*Try it*.
What is needed here is each entry reproduced exactly, without its pictures.

*Given data*.
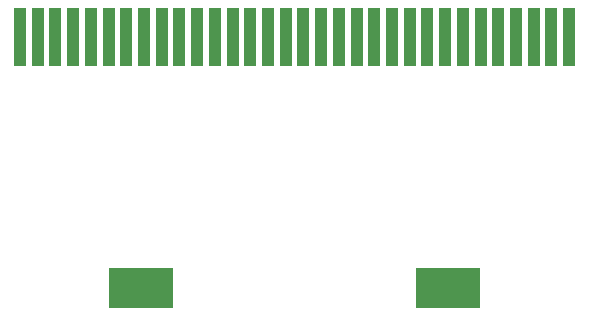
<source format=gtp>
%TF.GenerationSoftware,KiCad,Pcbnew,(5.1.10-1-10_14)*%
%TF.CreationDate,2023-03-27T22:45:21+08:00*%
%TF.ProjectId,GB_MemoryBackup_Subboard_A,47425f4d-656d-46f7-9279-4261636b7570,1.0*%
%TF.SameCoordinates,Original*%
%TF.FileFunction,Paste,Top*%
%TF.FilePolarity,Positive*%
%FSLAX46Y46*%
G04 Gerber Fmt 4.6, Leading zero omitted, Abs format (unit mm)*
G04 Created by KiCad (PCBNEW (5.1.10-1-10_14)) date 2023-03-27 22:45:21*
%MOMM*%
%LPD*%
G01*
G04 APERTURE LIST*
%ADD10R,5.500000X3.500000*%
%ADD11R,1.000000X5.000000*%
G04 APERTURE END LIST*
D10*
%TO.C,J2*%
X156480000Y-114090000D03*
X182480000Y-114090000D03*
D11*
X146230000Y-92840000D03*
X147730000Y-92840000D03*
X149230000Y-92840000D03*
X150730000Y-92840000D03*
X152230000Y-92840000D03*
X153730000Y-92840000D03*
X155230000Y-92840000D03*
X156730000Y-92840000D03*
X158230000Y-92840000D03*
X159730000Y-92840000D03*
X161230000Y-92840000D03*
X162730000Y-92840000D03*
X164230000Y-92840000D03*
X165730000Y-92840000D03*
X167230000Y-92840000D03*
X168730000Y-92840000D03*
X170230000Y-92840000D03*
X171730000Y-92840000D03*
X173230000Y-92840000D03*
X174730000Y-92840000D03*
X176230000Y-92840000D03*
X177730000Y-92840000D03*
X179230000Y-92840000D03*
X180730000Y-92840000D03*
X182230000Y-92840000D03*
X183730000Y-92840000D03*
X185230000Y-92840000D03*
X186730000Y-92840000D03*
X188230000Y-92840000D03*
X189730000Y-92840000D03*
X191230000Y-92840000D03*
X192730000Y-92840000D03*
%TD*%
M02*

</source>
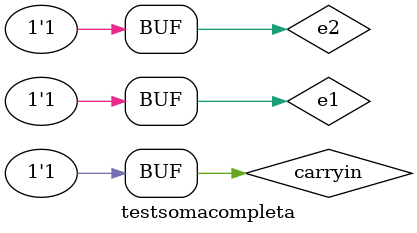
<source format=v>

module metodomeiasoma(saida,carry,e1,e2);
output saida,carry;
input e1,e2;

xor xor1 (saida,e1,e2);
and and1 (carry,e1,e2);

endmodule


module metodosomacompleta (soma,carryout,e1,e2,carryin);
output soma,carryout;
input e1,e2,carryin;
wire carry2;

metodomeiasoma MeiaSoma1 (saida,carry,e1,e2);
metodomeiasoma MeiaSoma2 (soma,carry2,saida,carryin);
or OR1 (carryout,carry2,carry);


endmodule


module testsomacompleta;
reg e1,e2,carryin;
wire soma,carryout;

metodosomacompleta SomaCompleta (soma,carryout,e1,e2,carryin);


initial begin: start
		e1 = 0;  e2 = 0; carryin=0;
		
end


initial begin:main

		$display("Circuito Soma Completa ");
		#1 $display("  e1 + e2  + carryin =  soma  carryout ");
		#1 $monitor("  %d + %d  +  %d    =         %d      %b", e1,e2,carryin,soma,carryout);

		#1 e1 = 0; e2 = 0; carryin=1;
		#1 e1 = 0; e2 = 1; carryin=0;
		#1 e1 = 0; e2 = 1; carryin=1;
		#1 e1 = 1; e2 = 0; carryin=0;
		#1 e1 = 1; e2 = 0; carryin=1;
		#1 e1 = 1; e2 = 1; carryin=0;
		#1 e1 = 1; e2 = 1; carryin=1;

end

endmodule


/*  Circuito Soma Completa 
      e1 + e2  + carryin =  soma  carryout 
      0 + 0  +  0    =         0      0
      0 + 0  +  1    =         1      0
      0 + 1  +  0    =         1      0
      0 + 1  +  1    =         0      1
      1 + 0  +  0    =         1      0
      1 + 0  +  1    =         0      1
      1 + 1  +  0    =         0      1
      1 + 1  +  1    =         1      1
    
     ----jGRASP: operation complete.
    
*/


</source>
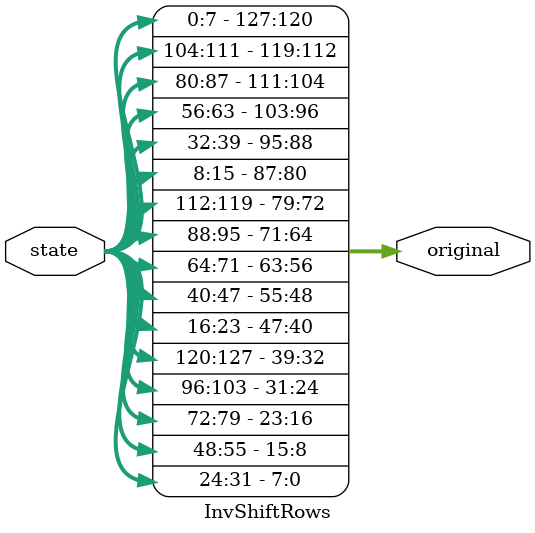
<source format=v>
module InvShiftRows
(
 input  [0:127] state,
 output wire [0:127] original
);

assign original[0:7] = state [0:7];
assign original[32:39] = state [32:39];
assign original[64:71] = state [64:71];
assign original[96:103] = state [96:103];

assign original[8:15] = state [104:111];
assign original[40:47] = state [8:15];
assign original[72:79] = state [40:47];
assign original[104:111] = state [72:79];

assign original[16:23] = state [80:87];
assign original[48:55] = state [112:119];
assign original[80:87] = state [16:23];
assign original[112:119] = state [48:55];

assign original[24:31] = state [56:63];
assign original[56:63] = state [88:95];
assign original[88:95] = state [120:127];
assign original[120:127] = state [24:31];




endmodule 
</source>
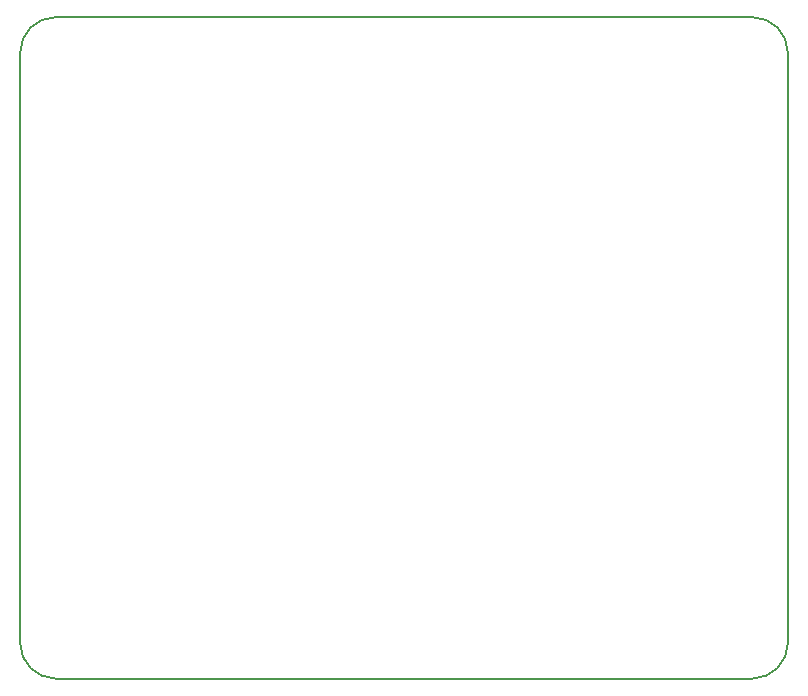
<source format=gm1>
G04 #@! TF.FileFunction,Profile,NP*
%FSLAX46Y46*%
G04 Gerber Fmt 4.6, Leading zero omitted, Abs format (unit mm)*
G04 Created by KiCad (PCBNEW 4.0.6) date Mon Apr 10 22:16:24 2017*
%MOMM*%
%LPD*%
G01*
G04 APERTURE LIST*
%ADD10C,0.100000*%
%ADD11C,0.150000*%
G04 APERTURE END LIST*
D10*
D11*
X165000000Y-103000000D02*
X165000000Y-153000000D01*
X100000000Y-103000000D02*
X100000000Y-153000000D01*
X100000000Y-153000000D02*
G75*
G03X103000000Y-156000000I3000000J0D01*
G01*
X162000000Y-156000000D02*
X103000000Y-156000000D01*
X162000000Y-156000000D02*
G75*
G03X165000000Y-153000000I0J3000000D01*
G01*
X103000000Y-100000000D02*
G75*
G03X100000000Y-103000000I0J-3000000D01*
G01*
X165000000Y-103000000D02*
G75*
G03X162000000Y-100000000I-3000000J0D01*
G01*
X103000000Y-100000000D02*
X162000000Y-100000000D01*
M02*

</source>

*Your solution*.
<source format=gtp>
%TF.GenerationSoftware,KiCad,Pcbnew,(5.1.10-1-10_14)*%
%TF.CreationDate,2023-03-27T22:45:21+08:00*%
%TF.ProjectId,GB_MemoryBackup_Subboard_A,47425f4d-656d-46f7-9279-4261636b7570,1.0*%
%TF.SameCoordinates,Original*%
%TF.FileFunction,Paste,Top*%
%TF.FilePolarity,Positive*%
%FSLAX46Y46*%
G04 Gerber Fmt 4.6, Leading zero omitted, Abs format (unit mm)*
G04 Created by KiCad (PCBNEW (5.1.10-1-10_14)) date 2023-03-27 22:45:21*
%MOMM*%
%LPD*%
G01*
G04 APERTURE LIST*
%ADD10R,5.500000X3.500000*%
%ADD11R,1.000000X5.000000*%
G04 APERTURE END LIST*
D10*
%TO.C,J2*%
X156480000Y-114090000D03*
X182480000Y-114090000D03*
D11*
X146230000Y-92840000D03*
X147730000Y-92840000D03*
X149230000Y-92840000D03*
X150730000Y-92840000D03*
X152230000Y-92840000D03*
X153730000Y-92840000D03*
X155230000Y-92840000D03*
X156730000Y-92840000D03*
X158230000Y-92840000D03*
X159730000Y-92840000D03*
X161230000Y-92840000D03*
X162730000Y-92840000D03*
X164230000Y-92840000D03*
X165730000Y-92840000D03*
X167230000Y-92840000D03*
X168730000Y-92840000D03*
X170230000Y-92840000D03*
X171730000Y-92840000D03*
X173230000Y-92840000D03*
X174730000Y-92840000D03*
X176230000Y-92840000D03*
X177730000Y-92840000D03*
X179230000Y-92840000D03*
X180730000Y-92840000D03*
X182230000Y-92840000D03*
X183730000Y-92840000D03*
X185230000Y-92840000D03*
X186730000Y-92840000D03*
X188230000Y-92840000D03*
X189730000Y-92840000D03*
X191230000Y-92840000D03*
X192730000Y-92840000D03*
%TD*%
M02*

</source>
<source format=v>

module metodomeiasoma(saida,carry,e1,e2);
output saida,carry;
input e1,e2;

xor xor1 (saida,e1,e2);
and and1 (carry,e1,e2);

endmodule


module metodosomacompleta (soma,carryout,e1,e2,carryin);
output soma,carryout;
input e1,e2,carryin;
wire carry2;

metodomeiasoma MeiaSoma1 (saida,carry,e1,e2);
metodomeiasoma MeiaSoma2 (soma,carry2,saida,carryin);
or OR1 (carryout,carry2,carry);


endmodule


module testsomacompleta;
reg e1,e2,carryin;
wire soma,carryout;

metodosomacompleta SomaCompleta (soma,carryout,e1,e2,carryin);


initial begin: start
		e1 = 0;  e2 = 0; carryin=0;
		
end


initial begin:main

		$display("Circuito Soma Completa ");
		#1 $display("  e1 + e2  + carryin =  soma  carryout ");
		#1 $monitor("  %d + %d  +  %d    =         %d      %b", e1,e2,carryin,soma,carryout);

		#1 e1 = 0; e2 = 0; carryin=1;
		#1 e1 = 0; e2 = 1; carryin=0;
		#1 e1 = 0; e2 = 1; carryin=1;
		#1 e1 = 1; e2 = 0; carryin=0;
		#1 e1 = 1; e2 = 0; carryin=1;
		#1 e1 = 1; e2 = 1; carryin=0;
		#1 e1 = 1; e2 = 1; carryin=1;

end

endmodule


/*  Circuito Soma Completa 
      e1 + e2  + carryin =  soma  carryout 
      0 + 0  +  0    =         0      0
      0 + 0  +  1    =         1      0
      0 + 1  +  0    =         1      0
      0 + 1  +  1    =         0      1
      1 + 0  +  0    =         1      0
      1 + 0  +  1    =         0      1
      1 + 1  +  0    =         0      1
      1 + 1  +  1    =         1      1
    
     ----jGRASP: operation complete.
    
*/


</source>
<source format=v>
module InvShiftRows
(
 input  [0:127] state,
 output wire [0:127] original
);

assign original[0:7] = state [0:7];
assign original[32:39] = state [32:39];
assign original[64:71] = state [64:71];
assign original[96:103] = state [96:103];

assign original[8:15] = state [104:111];
assign original[40:47] = state [8:15];
assign original[72:79] = state [40:47];
assign original[104:111] = state [72:79];

assign original[16:23] = state [80:87];
assign original[48:55] = state [112:119];
assign original[80:87] = state [16:23];
assign original[112:119] = state [48:55];

assign original[24:31] = state [56:63];
assign original[56:63] = state [88:95];
assign original[88:95] = state [120:127];
assign original[120:127] = state [24:31];




endmodule 
</source>
<source format=gm1>
G04 #@! TF.FileFunction,Profile,NP*
%FSLAX46Y46*%
G04 Gerber Fmt 4.6, Leading zero omitted, Abs format (unit mm)*
G04 Created by KiCad (PCBNEW 4.0.6) date Mon Apr 10 22:16:24 2017*
%MOMM*%
%LPD*%
G01*
G04 APERTURE LIST*
%ADD10C,0.100000*%
%ADD11C,0.150000*%
G04 APERTURE END LIST*
D10*
D11*
X165000000Y-103000000D02*
X165000000Y-153000000D01*
X100000000Y-103000000D02*
X100000000Y-153000000D01*
X100000000Y-153000000D02*
G75*
G03X103000000Y-156000000I3000000J0D01*
G01*
X162000000Y-156000000D02*
X103000000Y-156000000D01*
X162000000Y-156000000D02*
G75*
G03X165000000Y-153000000I0J3000000D01*
G01*
X103000000Y-100000000D02*
G75*
G03X100000000Y-103000000I0J-3000000D01*
G01*
X165000000Y-103000000D02*
G75*
G03X162000000Y-100000000I-3000000J0D01*
G01*
X103000000Y-100000000D02*
X162000000Y-100000000D01*
M02*

</source>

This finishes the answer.